Task to carry out →
Your output should contain every record, unchanged.

Stored data entries:
- - - -

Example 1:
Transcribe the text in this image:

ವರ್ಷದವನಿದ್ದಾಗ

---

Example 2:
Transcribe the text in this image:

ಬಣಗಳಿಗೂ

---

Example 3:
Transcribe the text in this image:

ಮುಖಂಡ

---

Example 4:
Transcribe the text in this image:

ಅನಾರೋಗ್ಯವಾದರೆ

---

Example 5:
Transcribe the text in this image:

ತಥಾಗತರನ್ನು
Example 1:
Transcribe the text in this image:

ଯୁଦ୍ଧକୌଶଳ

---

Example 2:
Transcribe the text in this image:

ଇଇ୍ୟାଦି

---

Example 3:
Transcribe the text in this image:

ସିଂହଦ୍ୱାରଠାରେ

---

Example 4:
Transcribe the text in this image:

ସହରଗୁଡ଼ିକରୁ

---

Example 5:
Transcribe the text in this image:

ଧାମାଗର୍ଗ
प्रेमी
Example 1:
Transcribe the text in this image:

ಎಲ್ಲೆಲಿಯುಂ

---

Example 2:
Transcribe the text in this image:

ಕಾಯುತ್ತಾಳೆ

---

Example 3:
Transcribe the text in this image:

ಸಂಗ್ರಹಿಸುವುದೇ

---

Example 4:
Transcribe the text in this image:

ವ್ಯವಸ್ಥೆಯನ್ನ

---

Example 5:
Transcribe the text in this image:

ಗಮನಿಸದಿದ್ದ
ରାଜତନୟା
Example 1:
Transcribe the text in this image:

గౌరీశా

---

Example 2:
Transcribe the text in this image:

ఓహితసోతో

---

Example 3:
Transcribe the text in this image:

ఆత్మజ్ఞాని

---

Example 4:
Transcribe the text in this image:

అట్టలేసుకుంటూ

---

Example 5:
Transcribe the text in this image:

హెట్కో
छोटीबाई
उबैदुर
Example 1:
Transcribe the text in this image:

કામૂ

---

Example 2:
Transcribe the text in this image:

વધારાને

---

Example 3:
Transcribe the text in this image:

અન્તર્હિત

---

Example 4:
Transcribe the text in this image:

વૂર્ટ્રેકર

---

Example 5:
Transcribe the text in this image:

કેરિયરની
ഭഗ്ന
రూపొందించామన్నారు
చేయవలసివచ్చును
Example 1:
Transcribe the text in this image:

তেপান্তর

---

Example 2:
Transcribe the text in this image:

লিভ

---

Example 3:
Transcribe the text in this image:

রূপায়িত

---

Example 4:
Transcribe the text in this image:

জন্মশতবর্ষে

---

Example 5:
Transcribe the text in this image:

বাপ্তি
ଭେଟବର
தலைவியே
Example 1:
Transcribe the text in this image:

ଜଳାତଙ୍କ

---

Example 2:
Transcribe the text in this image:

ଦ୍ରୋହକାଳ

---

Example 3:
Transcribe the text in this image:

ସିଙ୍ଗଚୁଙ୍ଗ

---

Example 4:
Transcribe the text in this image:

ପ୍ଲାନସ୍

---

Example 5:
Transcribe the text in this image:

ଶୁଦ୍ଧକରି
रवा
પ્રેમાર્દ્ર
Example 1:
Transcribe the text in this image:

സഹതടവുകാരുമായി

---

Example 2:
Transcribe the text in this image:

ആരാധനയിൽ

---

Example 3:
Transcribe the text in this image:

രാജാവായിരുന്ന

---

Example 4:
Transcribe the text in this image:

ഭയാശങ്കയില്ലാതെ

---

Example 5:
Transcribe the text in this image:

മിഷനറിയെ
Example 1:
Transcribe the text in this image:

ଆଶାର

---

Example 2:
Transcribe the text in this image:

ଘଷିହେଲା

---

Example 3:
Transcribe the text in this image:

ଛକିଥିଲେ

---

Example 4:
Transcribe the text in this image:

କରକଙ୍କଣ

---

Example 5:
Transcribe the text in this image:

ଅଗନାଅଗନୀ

- - - -

Answer below →
Example 1:
Transcribe the text in this image:

ವರ್ಷದವನಿದ್ದಾಗ

---

Example 2:
Transcribe the text in this image:

ಬಣಗಳಿಗೂ

---

Example 3:
Transcribe the text in this image:

ಮುಖಂಡ

---

Example 4:
Transcribe the text in this image:

ಅನಾರೋಗ್ಯವಾದರೆ

---

Example 5:
Transcribe the text in this image:

ತಥಾಗತರನ್ನು
Example 1:
Transcribe the text in this image:

ଯୁଦ୍ଧକୌଶଳ

---

Example 2:
Transcribe the text in this image:

ଇଇ୍ୟାଦି

---

Example 3:
Transcribe the text in this image:

ସିଂହଦ୍ୱାରଠାରେ

---

Example 4:
Transcribe the text in this image:

ସହରଗୁଡ଼ିକରୁ

---

Example 5:
Transcribe the text in this image:

ଧାମାଗର୍ଗ
प्रेमी
Example 1:
Transcribe the text in this image:

ಎಲ್ಲೆಲಿಯುಂ

---

Example 2:
Transcribe the text in this image:

ಕಾಯುತ್ತಾಳೆ

---

Example 3:
Transcribe the text in this image:

ಸಂಗ್ರಹಿಸುವುದೇ

---

Example 4:
Transcribe the text in this image:

ವ್ಯವಸ್ಥೆಯನ್ನ

---

Example 5:
Transcribe the text in this image:

ಗಮನಿಸದಿದ್ದ
ରାଜତନୟା
Example 1:
Transcribe the text in this image:

గౌరీశా

---

Example 2:
Transcribe the text in this image:

ఓహితసోతో

---

Example 3:
Transcribe the text in this image:

ఆత్మజ్ఞాని

---

Example 4:
Transcribe the text in this image:

అట్టలేసుకుంటూ

---

Example 5:
Transcribe the text in this image:

హెట్కో
छोटीबाई
उबैदुर
Example 1:
Transcribe the text in this image:

કામૂ

---

Example 2:
Transcribe the text in this image:

વધારાને

---

Example 3:
Transcribe the text in this image:

અન્તર્હિત

---

Example 4:
Transcribe the text in this image:

વૂર્ટ્રેકર

---

Example 5:
Transcribe the text in this image:

કેરિયરની
ഭഗ്ന
రూపొందించామన్నారు
చేయవలసివచ్చును
Example 1:
Transcribe the text in this image:

তেপান্তর

---

Example 2:
Transcribe the text in this image:

লিভ

---

Example 3:
Transcribe the text in this image:

রূপায়িত

---

Example 4:
Transcribe the text in this image:

জন্মশতবর্ষে

---

Example 5:
Transcribe the text in this image:

বাপ্তি
ଭେଟବର
தலைவியே
Example 1:
Transcribe the text in this image:

ଜଳାତଙ୍କ

---

Example 2:
Transcribe the text in this image:

ଦ୍ରୋହକାଳ

---

Example 3:
Transcribe the text in this image:

ସିଙ୍ଗଚୁଙ୍ଗ

---

Example 4:
Transcribe the text in this image:

ପ୍ଲାନସ୍

---

Example 5:
Transcribe the text in this image:

ଶୁଦ୍ଧକରି
रवा
પ્રેમાર્દ્ર
Example 1:
Transcribe the text in this image:

സഹതടവുകാരുമായി

---

Example 2:
Transcribe the text in this image:

ആരാധനയിൽ

---

Example 3:
Transcribe the text in this image:

രാജാവായിരുന്ന

---

Example 4:
Transcribe the text in this image:

ഭയാശങ്കയില്ലാതെ

---

Example 5:
Transcribe the text in this image:

മിഷനറിയെ
Example 1:
Transcribe the text in this image:

ଆଶାର

---

Example 2:
Transcribe the text in this image:

ଘଷିହେଲା

---

Example 3:
Transcribe the text in this image:

ଛକିଥିଲେ

---

Example 4:
Transcribe the text in this image:

କରକଙ୍କଣ

---

Example 5:
Transcribe the text in this image:

ଅଗନାଅଗନୀ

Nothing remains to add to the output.